/get_enafq

get fastq raw data from ena

Primary LanguageShellMIT LicenseMIT

enasra

Enasra is a tool to download WGS PE raw data from ENA.

Usage

Installation

# install requirements
$ mamba install aspera-cli curl aria2c

# download enasra
$ git clone https://github.com/indexofire/enasra.git

Download data

  1. Prepare a SRA/ERA/DRA accession list text file.
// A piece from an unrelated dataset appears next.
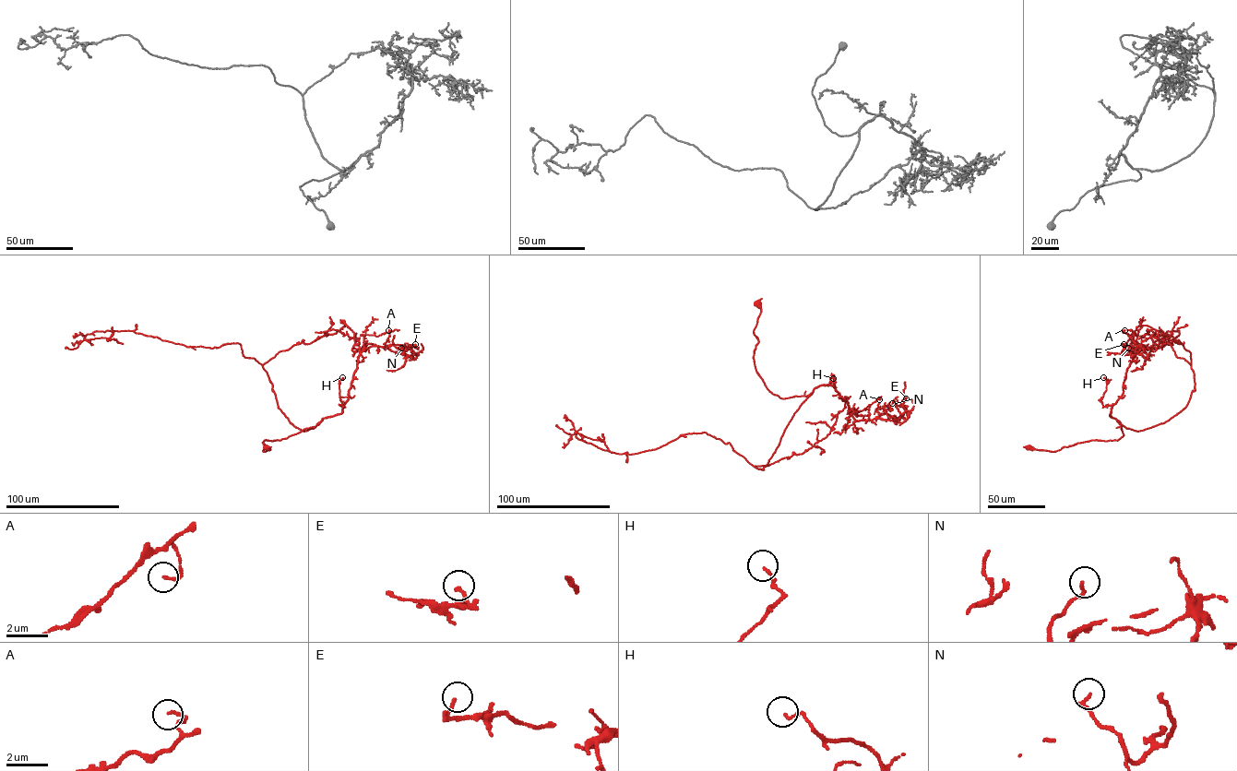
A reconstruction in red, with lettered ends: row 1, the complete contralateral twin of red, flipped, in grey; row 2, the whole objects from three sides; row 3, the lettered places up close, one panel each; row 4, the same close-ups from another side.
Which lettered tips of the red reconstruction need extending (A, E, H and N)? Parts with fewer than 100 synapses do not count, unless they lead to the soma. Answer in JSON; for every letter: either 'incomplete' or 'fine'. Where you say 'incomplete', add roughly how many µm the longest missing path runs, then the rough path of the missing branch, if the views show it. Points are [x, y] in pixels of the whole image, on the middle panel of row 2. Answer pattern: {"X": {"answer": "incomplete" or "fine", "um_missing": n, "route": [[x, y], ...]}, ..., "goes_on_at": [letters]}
{"A": {"answer": "fine"}, "E": {"answer": "fine"}, "H": {"answer": "fine"}, "N": {"answer": "fine"}, "goes_on_at": []}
Use entrez-direct or NCBI/ENA web page tools to extract what you need.

  2. run get_enafq pipeline.

# create list or you can download a list from NCBI
$ echo -e "DRR178303\nERR044749\nERR2668680" > list

# run pipeline to download
$ ./get_enafq.sh -i list

# run pipeline to download in 2 connections
$ ./get_enafq.sh -i list -j2

# use wget to download via ftp method
$ ./get_enafq.sh -m ftp -t wget -i list -d output

Checksum

# md5sum had checked when downloading, you can manually check again
$ cd output
$ for i in *.txt; do md5sum -c $i; done | grep -v OK

Recommendation

This is a tiny pipeline used for myself daily. If you need a full software to download raw data of WGS in public database, I recommend something real, like kingfisher, sra-tools, etc.